Vorsicht, der Teller ist heiß!" Diese vermeintlich objektive Ankündigung steckt voller Konnotationen. Zunächst einmal wird der Kellner mit seinen Worten die Körperhaltung der Gäste verändern. Seit einer halben Stunde neigen sich diese vor, weil sie auf die Gelegenheit lauern, sich gegen das anschwellende Stimmengewirr im Saal zu behaupten und ein Bonmot anzubringen oder eine Anekdote zu erzählen. Der Satz "Vorsicht, der Teller ist heiheiß!" zwingt sie dazu, sich zurückzulehnen, und verdammt sie womöglich gar zu sekundenlangem Schweigen. Er wird bisweilen mit autoritärer Geschäftigkeit vorgetragen, klingt aber meist wie eine geradezu genüssliche Warnung.
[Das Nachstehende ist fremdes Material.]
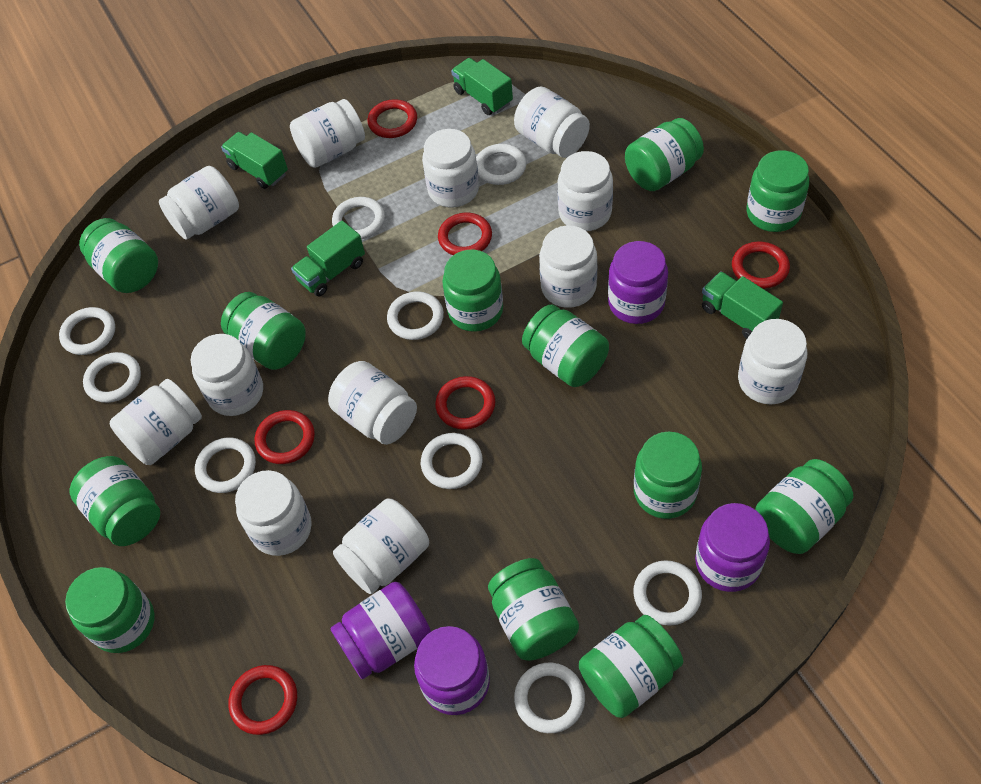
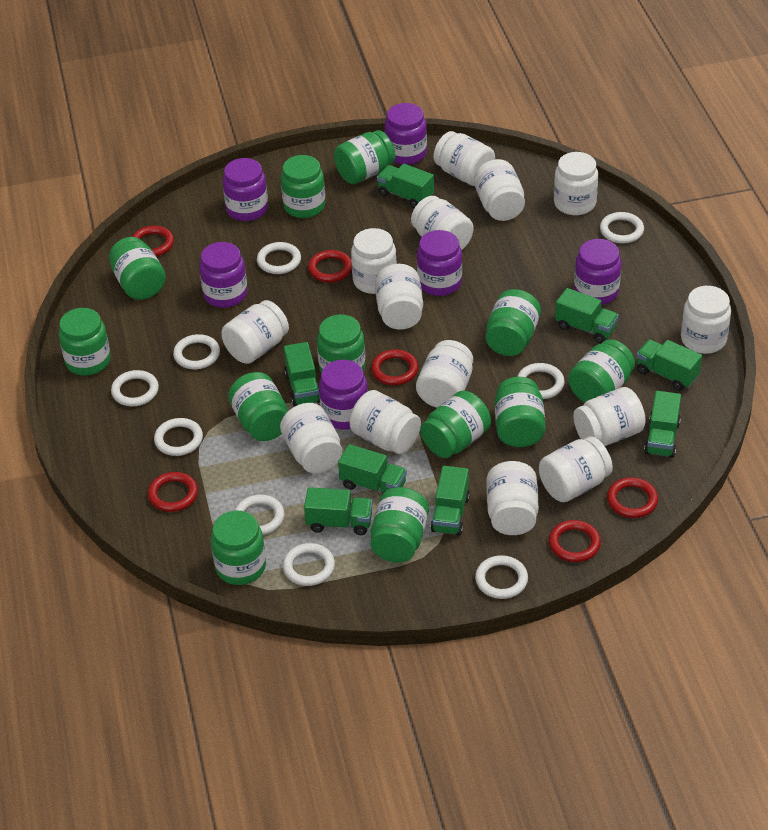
green truck: [221,132,288,189] [291,221,365,296] [451,58,513,115] [702,272,783,339] = 4 -> [284,342,320,407] [304,487,373,535] [338,444,407,494] [377,164,434,208] [431,466,470,536] [555,288,619,343] [636,340,702,391] [644,391,681,458] = 8
purple jar: [330,582,431,679] [414,626,490,715] [608,241,668,324] [695,503,770,592] = 4 -> [199,242,247,308] [223,158,268,221] [319,360,368,429] [385,103,427,165] [417,230,462,296] [574,239,621,305] = 6
white jar: [110,379,202,465] [159,166,239,240] [190,334,263,416] [235,470,312,556] [290,99,365,168] [328,361,417,445] [333,499,429,594] [422,129,479,207] [514,87,590,158] [539,225,597,308] [557,151,613,231] [738,319,807,405] = 12 -> [221,300,289,364] [280,403,342,473] [349,390,421,454] [351,228,397,294] [375,264,423,330] [411,196,473,250] [416,340,473,408] [434,131,495,186] [474,159,525,221] [486,461,539,535] [539,436,613,502] [554,152,598,215] [573,387,646,446] [681,286,731,354] = 14

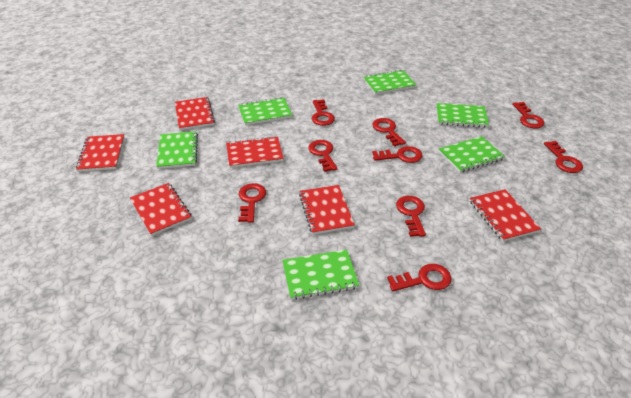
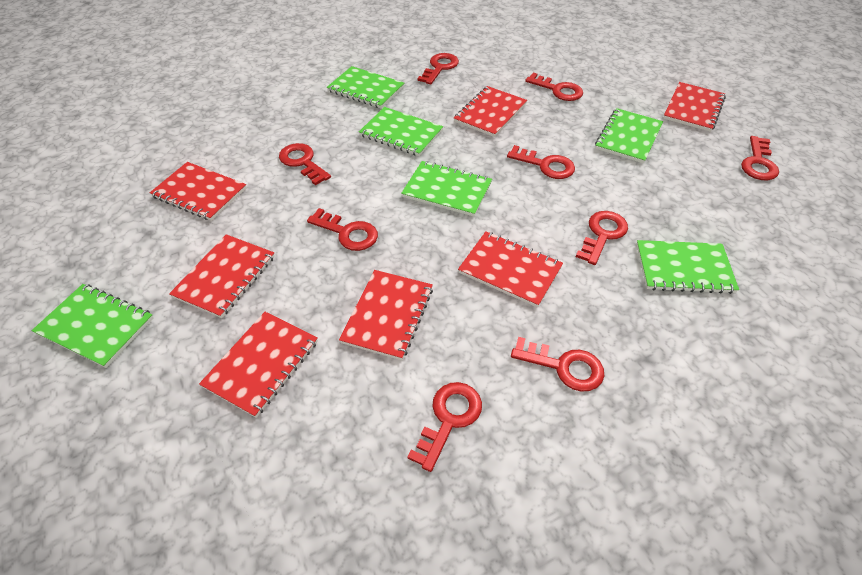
red notebook: [76,134,124,172] [130,183,192,236] [175,97,215,130] [226,136,284,168] [299,185,355,234] [470,189,541,242] = 6 -> [150,162,246,221] [169,234,275,318] [199,312,318,418] [339,270,433,360] [454,86,527,137] [458,231,563,308] [663,82,726,132] = 7

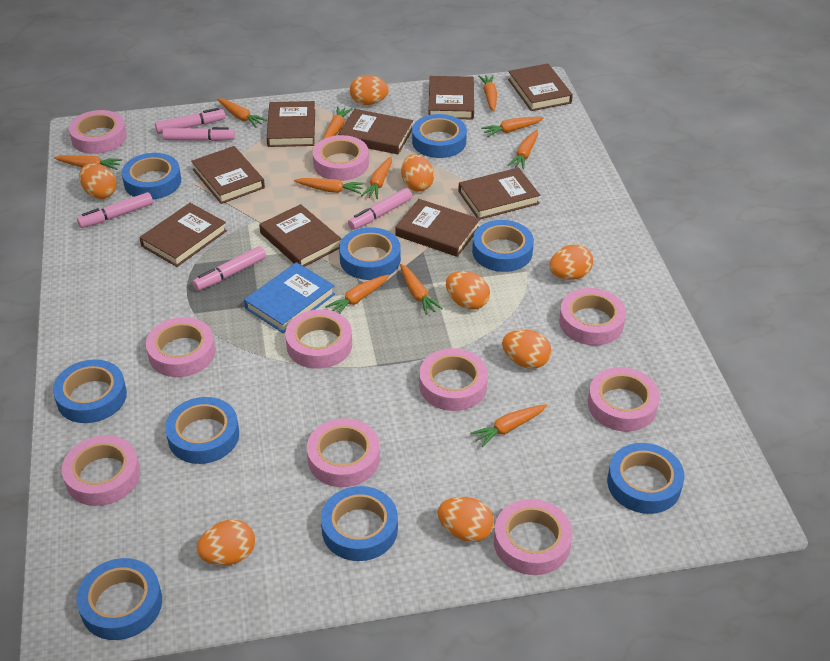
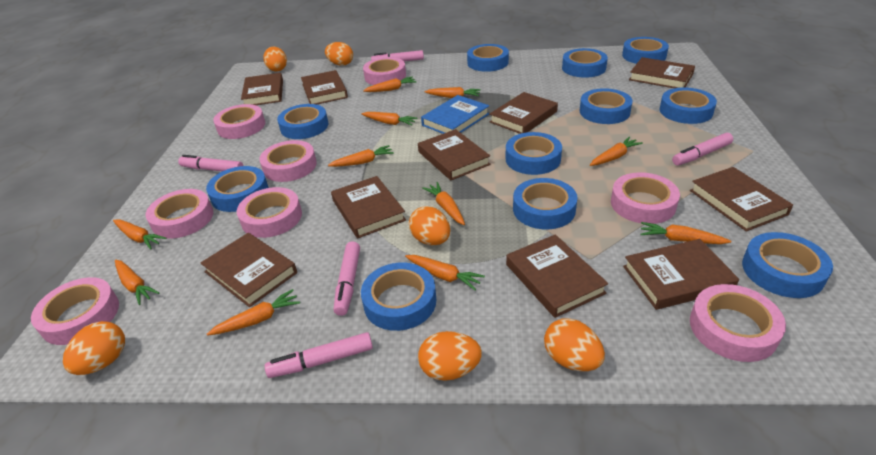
blue tape: [53,359,127,423] [76,558,162,640] [122,153,181,199] [165,397,239,464] [321,486,398,561] [339,227,401,280] [412,114,467,158] [472,220,534,272] [607,443,685,514] = 9 -> [206,166,269,212] [277,104,328,139] [361,263,436,331] [467,44,509,72] [506,132,562,175] [513,178,577,229] [562,48,608,78] [579,88,633,124] [622,37,669,64] [660,87,717,124] [742,232,833,298] = 11
brown book: [139,203,227,267] [191,146,265,204] [259,204,341,267] [267,101,315,147] [338,109,413,154] [396,199,480,257] [429,76,474,119] [458,168,540,220] [508,63,573,111] = 9 -> [201,233,297,307] [241,73,283,105] [301,70,348,105] [331,176,406,239] [418,129,490,180] [490,92,558,134] [506,234,608,318] [623,239,739,310] [629,57,695,88] [690,167,793,231] = 10
orange egg: [79,163,117,199] [197,519,255,565] [350,75,389,105] [401,154,434,192] [438,497,494,542] [446,271,490,310] [502,330,551,369] [550,245,593,280] = 8 -> [63,321,125,375] [263,47,287,72] [325,42,353,66] [409,206,450,245] [418,331,482,381] [544,318,605,371] = 6
pink tape: [62,435,140,506] [69,110,127,154] [146,317,215,377] [285,309,352,369] [307,418,380,487] [313,135,369,181] [419,348,488,411] [494,499,572,575] [559,288,626,345] [588,367,660,432] = 10 -> [31,277,119,345] [145,189,213,239] [213,104,265,139] [237,187,302,238] [259,140,317,182] [363,57,406,85] [611,172,680,224] [690,284,786,362] = 8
Er geht weit über "Darf ich Ihnen in Erinnerung rufen, dass ich existiere?" hinaus. Die Worte haben nämlich vor allem eine gastronomische Bedeutung. Man setzt Ihnen hier nicht irgendeinen Fraß vor, und der Teller ist nur deshalb heiß, weil die Küche dem Gericht die größte Sorgfalt hat angedeihen lassen. Wenn Sie nicht der allerletzte Bauerntrampel sind, stellen Sie Ihre ermüdend vorhersehbare Heiterkeit für einen Moment ein und konzentrieren sich auf das Essen, das Sie bestellt haben. Das spätere "Möchten die Herrschaften noch einen Kaffee?" ist nur noch Geplänkel, ein Nachspiel. Der dramaturgische Höhepunkt der Kellner-Gast-Dialektik war eindeutig die erfolgreiche Umkehrung des Machtverhältnisses durch den verkappten Befehl: "Vorsicht, der Teller ist heiß!